A l'amont de tout ce qui précède, sur un plan encore plus général, je discerne ce piège trop méconnu : le consensus. Du moins les consensus aveugles. Je me méfie toujours de l'adhésion spontanée, massive, inconditionnelle des communautés humaines à telles ou telles certitudes évidentes, reçues de tous une fois pour toutes, paradigme pris pour socle nécessaire et assuré de tout le reste : "vérité" de départ jamais vérifiée, jamais mise en doute. (Bien entendu, je ne parle pas ici des consensus sur des acquis mûrement éprouvés au creuset du débat scientifique contradictoire, verdict final d'un procès impartial et sans pitié (nous sommes tous d'accord, je pense, que la Terre est ronde, et qu'elle se meut). Méfiez-vous des consensus ! Au dix-septième siècle, tout le monde s'accordait sur le rôle du Déluge, maximalisé bien au-delà de la lettre biblique, et une large majorité croyait encore à la génération spontanée des fossiles dans le sol. - Jusque vers les années 1770, tout le monde ou presque croyait à la brièveté des temps géologiques et à la fixité du monde vivant. -Au dix-neuvième siècle, qui donc aurait pu mettre en doute le dogme du refroidissement et de la contraction corrélative du globe ? - Vérité, de l'avis de tous, scientifiquement démontrée ; Lord Kelvin (ce n'était pas le premier venu) en fut un défenseur sûr de soi et acharné. - Et aujourd'hui ? - Le consensus, qu'il soit général et de longue survie, ou mode passagère, tyrannique comme toutes les modes, est un cocon sécurisant, où aime à se blottir notre frilosité, notre peur de la liberté : la nôtre et, par ricochet, celle d'autrui.

* Consignes de travail: Transcrivez intégralement le texte ci-dessus sur les consensus, sans en modifier un seul caractère.

* Données disponibles:
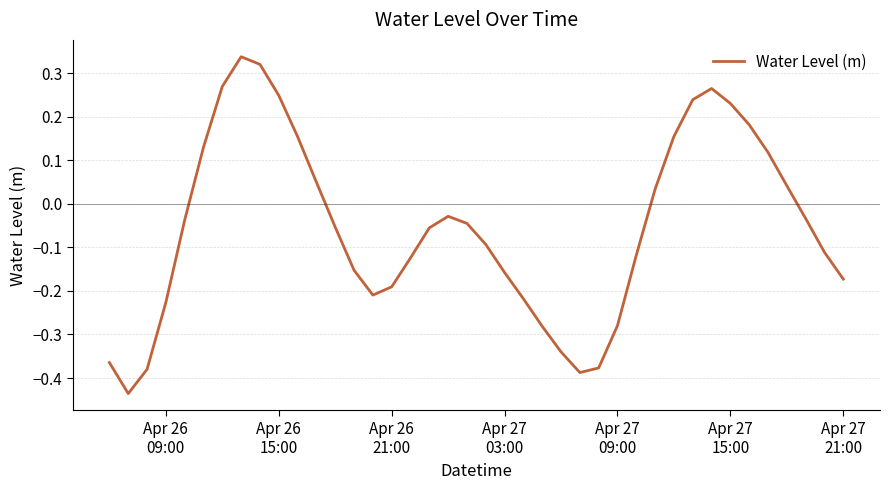

What is the difference between the maximum and minimum values?

0.8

* Solution proposée:
A l'amont de tout ce qui précède, sur un plan encore plus général, je discerne ce piège trop méconnu : le consensus. Du moins les consensus aveugles. Je me méfie toujours de l'adhésion spontanée, massive, inconditionnelle des communautés humaines à telles ou telles certitudes évidentes, reçues de tous une fois pour toutes, paradigme pris pour socle nécessaire et assuré de tout le reste : "vérité" de départ jamais vérifiée, jamais mise en doute. (Bien entendu, je ne parle pas ici des consensus sur des acquis mûrement éprouvés au creuset du débat scientifique contradictoire, verdict final d'un procès impartial et sans pitié (nous sommes tous d'accord, je pense, que la Terre est ronde, et qu'elle se meut). Méfiez-vous des consensus ! Au dix-septième siècle, tout le monde s'accordait sur le rôle du Déluge, maximalisé bien au-delà de la lettre biblique, et une large majorité croyait encore à la génération spontanée des fossiles dans le sol. - Jusque vers les années 1770, tout le monde ou presque croyait à la brièveté des temps géologiques et à la fixité du monde vivant. -Au dix-neuvième siècle, qui donc aurait pu mettre en doute le dogme du refroidissement et de la contraction corrélative du globe ? - Vérité, de l'avis de tous, scientifiquement démontrée ; Lord Kelvin (ce n'était pas le premier venu) en fut un défenseur sûr de soi et acharné. - Et aujourd'hui ? - Le consensus, qu'il soit général et de longue survie, ou mode passagère, tyrannique comme toutes les modes, est un cocon sécurisant, où aime à se blottir notre frilosité, notre peur de la liberté : la nôtre et, par ricochet, celle d'autrui.